Recently they asked for money again, their child (which i know for sure is real, dont get any ideas) got very sick and they needed money for tests, so I tried to help. The problem was that my PayPal stopped working some time ago, and since it was the only way I could reliably send them money I couldn't do anything. I've contacted customer support, went to my bank, messaged my bank, called the bank hotline but I pretty much got back to square one again.

So I explained the situation and told them I can't help, and I've also updated them on my life because I've been going through some rough shit recently too. We've been on the rocks for some time now so I also said that I don't know if I want to keep talking to them. They said (some parts ommited) "Thanks for nothing, you give me hope only to snatch it away like this. I don't want to get involved in your life [because you dont want to], I reached out out of desperation. But thanks for nothing again. Take care, it was my fault for writing to you."

I got upset, I said that if they are going to insult me for trying to help them then we should finally cease all contact, because I cant send them any money anymore anyway.

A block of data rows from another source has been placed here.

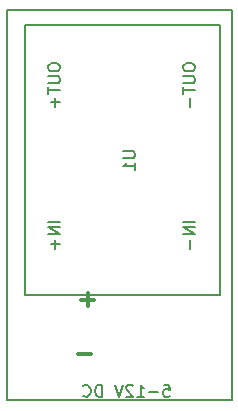
<source format=gbr>
%TF.GenerationSoftware,KiCad,Pcbnew,4.0.2+dfsg1-stable*%
%TF.CreationDate,2018-09-12T10:27:24+08:00*%
%TF.ProjectId,aircon board,616972636F6E20626F6172642E6B6963,rev?*%
%TF.FileFunction,Legend,Bot*%
%FSLAX46Y46*%
G04 Gerber Fmt 4.6, Leading zero omitted, Abs format (unit mm)*
G04 Created by KiCad (PCBNEW 4.0.2+dfsg1-stable) date Wednesday, 12 September, 2018 10:27:24 AM +08*
%MOMM*%
G01*
G04 APERTURE LIST*
%ADD10C,2.000000*%
%ADD11C,0.300000*%
%ADD12C,0.200000*%
%ADD13C,0.150000*%
G04 APERTURE END LIST*
D10*
D11*
X165925428Y-95103143D02*
X164782571Y-95103143D01*
X166179428Y-90531143D02*
X165036571Y-90531143D01*
X165608000Y-91102571D02*
X165608000Y-89959714D01*
D12*
X172052857Y-97750381D02*
X172529048Y-97750381D01*
X172576667Y-98226571D01*
X172529048Y-98178952D01*
X172433810Y-98131333D01*
X172195714Y-98131333D01*
X172100476Y-98178952D01*
X172052857Y-98226571D01*
X172005238Y-98321810D01*
X172005238Y-98559905D01*
X172052857Y-98655143D01*
X172100476Y-98702762D01*
X172195714Y-98750381D01*
X172433810Y-98750381D01*
X172529048Y-98702762D01*
X172576667Y-98655143D01*
X171576667Y-98369429D02*
X170814762Y-98369429D01*
X169814762Y-98750381D02*
X170386191Y-98750381D01*
X170100477Y-98750381D02*
X170100477Y-97750381D01*
X170195715Y-97893238D01*
X170290953Y-97988476D01*
X170386191Y-98036095D01*
X169433810Y-97845619D02*
X169386191Y-97798000D01*
X169290953Y-97750381D01*
X169052857Y-97750381D01*
X168957619Y-97798000D01*
X168910000Y-97845619D01*
X168862381Y-97940857D01*
X168862381Y-98036095D01*
X168910000Y-98178952D01*
X169481429Y-98750381D01*
X168862381Y-98750381D01*
X168576667Y-97750381D02*
X168243334Y-98750381D01*
X167910000Y-97750381D01*
X166814762Y-98750381D02*
X166814762Y-97750381D01*
X166576667Y-97750381D01*
X166433809Y-97798000D01*
X166338571Y-97893238D01*
X166290952Y-97988476D01*
X166243333Y-98178952D01*
X166243333Y-98321810D01*
X166290952Y-98512286D01*
X166338571Y-98607524D01*
X166433809Y-98702762D01*
X166576667Y-98750381D01*
X166814762Y-98750381D01*
X165243333Y-98655143D02*
X165290952Y-98702762D01*
X165433809Y-98750381D01*
X165529047Y-98750381D01*
X165671905Y-98702762D01*
X165767143Y-98607524D01*
X165814762Y-98512286D01*
X165862381Y-98321810D01*
X165862381Y-98178952D01*
X165814762Y-97988476D01*
X165767143Y-97893238D01*
X165671905Y-97798000D01*
X165529047Y-97750381D01*
X165433809Y-97750381D01*
X165290952Y-97798000D01*
X165243333Y-97845619D01*
D13*
X158750000Y-99060000D02*
X158750000Y-66040000D01*
X177800000Y-99060000D02*
X158750000Y-99060000D01*
X177800000Y-66040000D02*
X177800000Y-99060000D01*
X158750000Y-66040000D02*
X177800000Y-66040000D01*
X160274000Y-90170000D02*
X176784000Y-90170000D01*
X176784000Y-90170000D02*
X176784000Y-67310000D01*
X176784000Y-67310000D02*
X160274000Y-67310000D01*
X160274000Y-67310000D02*
X160274000Y-90170000D01*
X168616381Y-77978095D02*
X169425905Y-77978095D01*
X169521143Y-78025714D01*
X169568762Y-78073333D01*
X169616381Y-78168571D01*
X169616381Y-78359048D01*
X169568762Y-78454286D01*
X169521143Y-78501905D01*
X169425905Y-78549524D01*
X168616381Y-78549524D01*
X169616381Y-79549524D02*
X169616381Y-78978095D01*
X169616381Y-79263809D02*
X168616381Y-79263809D01*
X168759238Y-79168571D01*
X168854476Y-79073333D01*
X168902095Y-78978095D01*
X162266381Y-70770952D02*
X162266381Y-70961429D01*
X162314000Y-71056667D01*
X162409238Y-71151905D01*
X162599714Y-71199524D01*
X162933048Y-71199524D01*
X163123524Y-71151905D01*
X163218762Y-71056667D01*
X163266381Y-70961429D01*
X163266381Y-70770952D01*
X163218762Y-70675714D01*
X163123524Y-70580476D01*
X162933048Y-70532857D01*
X162599714Y-70532857D01*
X162409238Y-70580476D01*
X162314000Y-70675714D01*
X162266381Y-70770952D01*
X162266381Y-71628095D02*
X163075905Y-71628095D01*
X163171143Y-71675714D01*
X163218762Y-71723333D01*
X163266381Y-71818571D01*
X163266381Y-72009048D01*
X163218762Y-72104286D01*
X163171143Y-72151905D01*
X163075905Y-72199524D01*
X162266381Y-72199524D01*
X162266381Y-72532857D02*
X162266381Y-73104286D01*
X163266381Y-72818571D02*
X162266381Y-72818571D01*
X162885429Y-73437619D02*
X162885429Y-74199524D01*
X163266381Y-73818572D02*
X162504476Y-73818572D01*
X173696381Y-70770952D02*
X173696381Y-70961429D01*
X173744000Y-71056667D01*
X173839238Y-71151905D01*
X174029714Y-71199524D01*
X174363048Y-71199524D01*
X174553524Y-71151905D01*
X174648762Y-71056667D01*
X174696381Y-70961429D01*
X174696381Y-70770952D01*
X174648762Y-70675714D01*
X174553524Y-70580476D01*
X174363048Y-70532857D01*
X174029714Y-70532857D01*
X173839238Y-70580476D01*
X173744000Y-70675714D01*
X173696381Y-70770952D01*
X173696381Y-71628095D02*
X174505905Y-71628095D01*
X174601143Y-71675714D01*
X174648762Y-71723333D01*
X174696381Y-71818571D01*
X174696381Y-72009048D01*
X174648762Y-72104286D01*
X174601143Y-72151905D01*
X174505905Y-72199524D01*
X173696381Y-72199524D01*
X173696381Y-72532857D02*
X173696381Y-73104286D01*
X174696381Y-72818571D02*
X173696381Y-72818571D01*
X174315429Y-73437619D02*
X174315429Y-74199524D01*
X163266381Y-83947143D02*
X162266381Y-83947143D01*
X163266381Y-84423333D02*
X162266381Y-84423333D01*
X163266381Y-84994762D01*
X162266381Y-84994762D01*
X162885429Y-85470952D02*
X162885429Y-86232857D01*
X163266381Y-85851905D02*
X162504476Y-85851905D01*
X174696381Y-83947143D02*
X173696381Y-83947143D01*
X174696381Y-84423333D02*
X173696381Y-84423333D01*
X174696381Y-84994762D01*
X173696381Y-84994762D01*
X174315429Y-85470952D02*
X174315429Y-86232857D01*
M02*

</source>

And then blocked them everywhere.

I don't know what to think about this. It was very important for them so they have a right to be upset, but, I don't know, maybe I overreacted. Maybe I could've done more. I'm a very emotional person so caring over them and their shitty life had a huge emotional toll on me, and that was the main reason I wanted to interact with them as little as possible for a long time. I've cried over them more times than I want to admit. I know I couldn't do anything to help but I still feel like a bad person. They aren't an asshole or anything, I genuinely feel sorry for them and the kid and I wish them the best. Shit sucks man.